Muitos outros fatores intervêm. As relações com a mãe conservam toda a sua importância. H. Deutsch cita o caso de uma jovem ama cujo leite secava todas as vezes que a mãe a visitava; muitas vezes ela pede auxílio, mas tem ciúme dos cuidados que outra dá ao bebê e com mau humor o encara. As relações com o pai da criança, os sentimentos que ele próprio alimenta têm também grande influência. Todo um conjunto de razões econômicas, sentimentais, define a criança como um fardo, uma cadeia, ou uma libertação, uma joia, uma segurança. Há casos em que a hostilidade se torna ódio declarado que se traduz por uma negligência extrema ou maus-tratos. O mais das vezes, a mãe, consciente de seus deveres, combate-a; com isso sente um remorso que engendra angústias em que se prolongam as apreensões da gravidez. Todos os psicanalistas admitem que todas as mães que vivem obcecadas pela ideia de que podem fazer mal aos filhos, todas as que imaginam horríveis acidentes, experimentam em relação a eles uma inimizade que buscam recalcar. O que, em todo caso, é de notar, e distingue essa relação de qualquer outra relação humana, é o fato de que nos primeiros tempos o filho, ele próprio, não intervém: seus sorrisos, seus balbucios só têm o sentido que lhes empresta a mãe; quer lhe pareça encantador, único, ou aborrecido, vulgar, odioso, ele depende dela e não de si mesmo. É por isso que as mulheres frígidas, insatisfeitas, melancólicas, que esperavam do filho uma companhia, um calor, uma excitação capaz de arrancá-las de si mesmas, ficam sempre profundamente desapontadas. Como a “passagem” da puberdade, da iniciação sexual, do casamento, a da maternidade engendra uma decepção melancólica nos sujeitos que esperam que um acontecimento exterior possa renovar-lhes e justificar-lhes a vida. É o sentimento que se encontra em Sofia Tolstoi. Eis que escreve:
Estes nove meses foram os mais terríveis de minha vida. Quanto ao décimo, é melhor não falar.
Em vão se esforça ela por inscrever no diário uma alegria convencional: é sua tristeza, seu medo das responsabilidades que nos impressionam.

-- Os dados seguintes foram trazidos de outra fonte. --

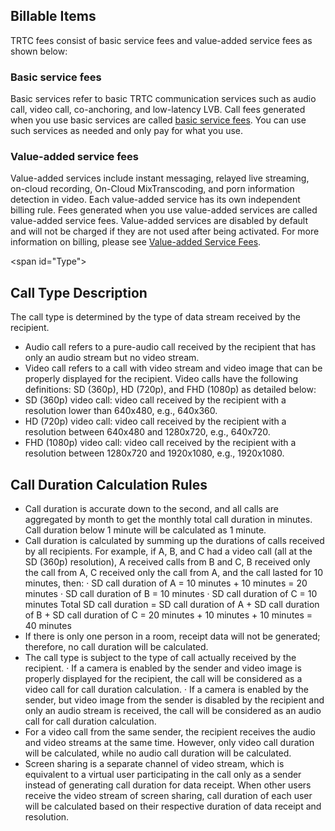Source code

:## Billable Items

TRTC fees consist of basic service fees and value-added service fees as shown below:
<!--![Billable items](Billable items.png)-->

### Basic service fees
Basic services refer to basic TRTC communication services such as audio call, video call, co-anchoring, and low-latency LVB. Call fees generated when you use basic services are called [basic service fees](https://intl.cloud.tencent.com/document/product/647/34613). You can use such services as needed and only pay for what you use.
### Value-added service fees
Value-added services include instant messaging, relayed live streaming, on-cloud recording, On-Cloud MixTranscoding, and porn information detection in video. Each value-added service has its own independent billing rule. Fees generated when you use value-added services are called value-added service fees.
Value-added services are disabled by default and will not be charged if they are not used after being activated. For more information on billing, please see [Value-added Service Fees](https://intl.cloud.tencent.com/document/product/647/34614).

<span id="Type"></span>
## Call Type Description
The call type is determined by the type of data stream received by the recipient.
- Audio call refers to a pure-audio call received by the recipient that has only an audio stream but no video stream.
- Video call refers to a call with video stream and video image that can be properly displayed for the recipient. Video calls have the following definitions: SD (360p), HD (720p), and FHD (1080p) as detailed below:
 - SD (360p) video call: video call received by the recipient with a resolution lower than 640x480, e.g., 640x360.
 - HD (720p) video call: video call received by the recipient with a resolution between 640x480 and 1280x720, e.g., 640x720.
 - FHD (1080p) video call: video call received by the recipient with a resolution between 1280x720 and 1920x1080, e.g., 1920x1080.


<span id="callduration"></span>
## Call Duration Calculation Rules
- Call duration is accurate down to the second, and all calls are aggregated by month to get the monthly total call duration in minutes. Call duration below 1 minute will be calculated as 1 minute.
- Call duration is calculated by summing up the durations of calls received by all recipients.
For example, if A, B, and C had a video call (all at the SD (360p) resolution), A received calls from B and C, B received only the call from A, C received only the call from A, and the call lasted for 10 minutes, then:
 · SD call duration of A = 10 minutes + 10 minutes = 20 minutes
 · SD call duration of B = 10 minutes
 · SD call duration of C = 10 minutes
 Total SD call duration = SD call duration of A + SD call duration of B + SD call duration of C = 20 minutes + 10 minutes + 10 minutes = 40 minutes
- If there is only one person in a room, receipt data will not be generated; therefore, no call duration will be calculated.
- The call type is subject to the type of call actually received by the recipient.
 · If a camera is enabled by the sender and video image is properly displayed for the recipient, the call will be considered as a video call for call duration calculation.
 · If a camera is enabled by the sender, but video image from the sender is disabled by the recipient and only an audio stream is received, the call will be considered as an audio call for call duration calculation.
- For a video call from the same sender, the recipient receives the audio and video streams at the same time. However, only video call duration will be calculated, while no audio call duration will be calculated.
- Screen sharing is a separate channel of video stream, which is equivalent to a virtual user participating in the call only as a sender instead of generating call duration for data receipt. When other users receive the video stream of screen sharing, call duration of each user will be calculated based on their respective duration of data receipt and resolution.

Tudo aconteceu. Dei à luz, tive minha parte de sofrimentos, tive alta e pouco a pouco volto à vida com um medo e uma inquietude constantes acerca de meu filho e principalmente de meu marido. Alguma coisa partiu-se em mim. Algo me diz que sofrerei constantemente, creio que é o temor de não desempenhar meus deveres para com a minha família. Deixei de ser natural porque tenho receio desse amor vulgar de uma fêmea pelos filhotes e medo de amar exageradamente meu marido. Afirmam que é uma virtude amar o marido e os filhos. Por vezes esta ideia consola-me... Como o sentimento materno é forte e como me parece natural ser mãe! É o filho de Liova, eis por que o amo.
Mas sabe-se que ela só exibe tamanho amor pelo marido porque não o ama; essa antipatia recai no filho concebido em atos que lhe repugnavam.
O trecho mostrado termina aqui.